Or should APAC banks just adopt an existing cloud-based platform and tweak it to specific specifications to enhance customer engagement?
Today, the banking industry in India goes beyond delivering a comprehensive portfolio of banking services; consumers expect banking experiences to be on a par with those in familiar lifestyle e-commerce and social media platforms.
The COVID-19 pandemic necessitated the nation’s quick adoption of digital financial services and emphasized the significance of a customer-centric digital banking environment. Now, RBI — the country’s national bank, is aggressively promoting programs for boosting digital transformation and customer experience. Banks that are registered with RBI are permitted to create new digital centers without RBI’s express permission. Furthermore, RBI promotes digital lending by offering a Default Loss Guarantee.
Such accelerated digital transformations in banking typically involve plug-and-play digital banking solutions that are used to create seamless banking experiences. Such platforms work across all channels and business lines, power the entire customer lifecycle, and re-architect a bank around its customers.
According to Riddhi Dutta, Regional Vice President (Asia), Backbase, a fully engaging customer experience is made possible by an engagement banking platform (EBP), regardless of the touchpoint. By making workers a crucial component of the equation, such a system can help a bank’s customers re-establish contact, while establishing a cohesive ecosystem that prioritizes the production of distinctive value rather than the upkeep of compartmentalized or tiered services.
In-house builds or SaaS EBPs?
Previously it was always a service provider that would be engaged to build EBPs for the banks. However, according to Riddhi, a study he commissioned to IDC had shown that “80% of in-house designed digital engagement systems with expenditures above US$10m performed poorly and did not produce the intended returns-on-equity for their digital projects.”
In the Asia Pacific region that was included in IDC’s study, there were several instances of in-house builds going wrong, even when prominent experts were involved. What could have caused the outcomes in the study?

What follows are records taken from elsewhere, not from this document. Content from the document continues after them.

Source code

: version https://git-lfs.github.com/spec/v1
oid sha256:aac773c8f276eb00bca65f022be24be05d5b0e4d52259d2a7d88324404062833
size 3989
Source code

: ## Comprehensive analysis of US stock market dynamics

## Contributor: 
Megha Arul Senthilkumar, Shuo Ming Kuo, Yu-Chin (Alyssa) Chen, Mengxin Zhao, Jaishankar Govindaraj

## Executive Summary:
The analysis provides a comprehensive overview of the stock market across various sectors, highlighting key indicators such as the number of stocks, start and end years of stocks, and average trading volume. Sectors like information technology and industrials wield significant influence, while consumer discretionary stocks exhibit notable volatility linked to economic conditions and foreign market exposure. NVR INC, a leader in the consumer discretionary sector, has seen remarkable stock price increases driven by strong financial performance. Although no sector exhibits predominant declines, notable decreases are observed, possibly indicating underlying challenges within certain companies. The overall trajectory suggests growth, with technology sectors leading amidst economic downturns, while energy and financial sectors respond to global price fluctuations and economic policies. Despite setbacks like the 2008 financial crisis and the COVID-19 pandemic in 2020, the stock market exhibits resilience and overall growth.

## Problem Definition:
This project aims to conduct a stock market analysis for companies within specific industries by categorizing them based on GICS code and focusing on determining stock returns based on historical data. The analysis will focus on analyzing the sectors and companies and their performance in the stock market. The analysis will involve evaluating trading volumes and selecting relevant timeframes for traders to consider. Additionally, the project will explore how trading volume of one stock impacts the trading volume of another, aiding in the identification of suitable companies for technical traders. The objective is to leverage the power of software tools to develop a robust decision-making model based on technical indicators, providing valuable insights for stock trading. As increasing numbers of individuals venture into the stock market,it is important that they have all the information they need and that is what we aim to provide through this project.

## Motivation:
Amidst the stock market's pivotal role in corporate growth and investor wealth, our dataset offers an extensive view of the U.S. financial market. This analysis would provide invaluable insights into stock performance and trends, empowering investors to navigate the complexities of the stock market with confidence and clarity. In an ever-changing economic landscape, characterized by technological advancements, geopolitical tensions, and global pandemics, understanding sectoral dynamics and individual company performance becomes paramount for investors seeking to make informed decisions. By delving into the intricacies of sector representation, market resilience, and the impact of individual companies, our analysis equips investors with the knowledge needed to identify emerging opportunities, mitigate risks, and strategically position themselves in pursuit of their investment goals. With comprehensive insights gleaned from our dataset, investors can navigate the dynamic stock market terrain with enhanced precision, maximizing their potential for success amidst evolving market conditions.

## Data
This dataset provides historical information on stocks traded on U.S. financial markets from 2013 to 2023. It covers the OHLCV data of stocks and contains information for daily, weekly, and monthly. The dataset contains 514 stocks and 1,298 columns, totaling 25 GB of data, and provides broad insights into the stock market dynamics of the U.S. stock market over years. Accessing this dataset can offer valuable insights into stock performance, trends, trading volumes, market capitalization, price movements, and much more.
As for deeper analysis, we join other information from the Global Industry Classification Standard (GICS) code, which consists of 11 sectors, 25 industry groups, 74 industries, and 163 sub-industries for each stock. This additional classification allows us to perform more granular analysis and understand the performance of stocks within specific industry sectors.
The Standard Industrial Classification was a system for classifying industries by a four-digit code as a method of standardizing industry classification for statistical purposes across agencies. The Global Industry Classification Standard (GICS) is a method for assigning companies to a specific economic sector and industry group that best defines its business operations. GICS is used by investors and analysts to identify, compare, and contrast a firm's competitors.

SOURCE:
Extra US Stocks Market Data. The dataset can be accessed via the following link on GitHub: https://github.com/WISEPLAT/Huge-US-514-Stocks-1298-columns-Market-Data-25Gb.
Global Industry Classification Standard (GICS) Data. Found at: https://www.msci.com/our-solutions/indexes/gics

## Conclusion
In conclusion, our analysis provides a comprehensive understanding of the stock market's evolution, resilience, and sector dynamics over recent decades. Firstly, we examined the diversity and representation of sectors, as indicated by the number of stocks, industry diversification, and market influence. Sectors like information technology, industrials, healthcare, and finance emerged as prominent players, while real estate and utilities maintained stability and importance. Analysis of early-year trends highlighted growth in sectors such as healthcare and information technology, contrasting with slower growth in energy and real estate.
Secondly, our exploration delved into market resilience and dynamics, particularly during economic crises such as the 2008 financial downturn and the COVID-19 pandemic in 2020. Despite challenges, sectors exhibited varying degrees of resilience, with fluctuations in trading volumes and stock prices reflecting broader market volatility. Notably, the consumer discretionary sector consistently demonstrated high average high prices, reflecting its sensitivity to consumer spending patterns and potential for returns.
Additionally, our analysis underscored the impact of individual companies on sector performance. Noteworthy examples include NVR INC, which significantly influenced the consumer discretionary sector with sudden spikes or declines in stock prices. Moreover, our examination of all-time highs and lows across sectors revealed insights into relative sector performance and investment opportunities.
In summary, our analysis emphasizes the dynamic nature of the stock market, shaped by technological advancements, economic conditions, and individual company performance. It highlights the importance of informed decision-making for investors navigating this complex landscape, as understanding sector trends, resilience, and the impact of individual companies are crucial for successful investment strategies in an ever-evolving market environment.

According to IDC’s Senior Director of Research (APAC), Ashish Kakar: “Building in-house has been a de-facto strategy by banks, but it is no longer feasible to deliver to the pace and scale that is required to be competitive. The complexities that come with the extensive amount of data layers, channels, features, upstream and downstream integration that needs to support legacy and modern systems to manage and orchestrate with sophistication is where in-house implementation breaks apart.”
Kakar noted that many banks in the study were still in the early stages of digital transformation despite having started in the 2000s — and so were “unable to fully realize its advantages and provide engaging digital client engagements.”
Also, the majority of banking products and solutions were seen as generic and constrained, with a sizeable portion of India banks continuing to use IT in a conventional manner, viewing it as a cost center rather than a differentiator in transformation. This had led to the following challenges:
- Customers struggled to use various services with different interfaces, did not have a consolidated picture of their portfolios, and went through protracted onboarding procedures.
- While segmentation, personalized experiences and relevant advertising based on each consumer’s lifestyles, life moments, and ambitions continued to elude the customer base, the desire for instantaneous approvals and simplified digital procedures remained unmet.
- Due to the lack of intelligent help in contact center, and the need for consumers to repeatedly provide the same information to multiple service agents due to the lack of a 360-degree unified customer view, backend operations also suffered. This is a result of banks putting a lot of emphasis on locking-in resources to get banking systems in shape rather than giving top priority to developing distinctive upstream client journeys and experiences.
Said Riddhi: “To accelerate their go-to-market visions and prioritize innovating differentiated digital customer engagement and experiences, a true (EBP) platform comes with all the hygiene requirements from market fit, to security and regulatory compliance, to being versatile and customizable to support each bank’s unique customer needs. The platform is a compassable fabric providing modularity and re-usable data and journeys for banks to help banks future proof at scale.”
Choosing a pragmatic EBP solution
For banks in India and the APAC region to accelerate their go-to-market efforts, data suggests that an “Adopt and Build” approach could help them avoid reinventing the wheel (by building an EBP from scratch) while differentiating where it matters.
A full in-house build could take up to 20 months to go “live, while adopting a collaborative platform and building upon it may shorten the time to within 11 months.
In addition, an “Adopt and Build” solution as studied by IDC, had proven to be 2.3 times more cost-effective than the traditional in-house build option.
Finally, banks considering such an approach can evaluate proposals across six key metrics: market fit and differentiation; legacy risk; build risk; time to market; modernized talent & IT skillset; and regulatory compliance. The results of such due diligence will help each bank to decide the most pragmatic approach based on its awareness of the pitfalls of an in-house build approach versus other EBP options.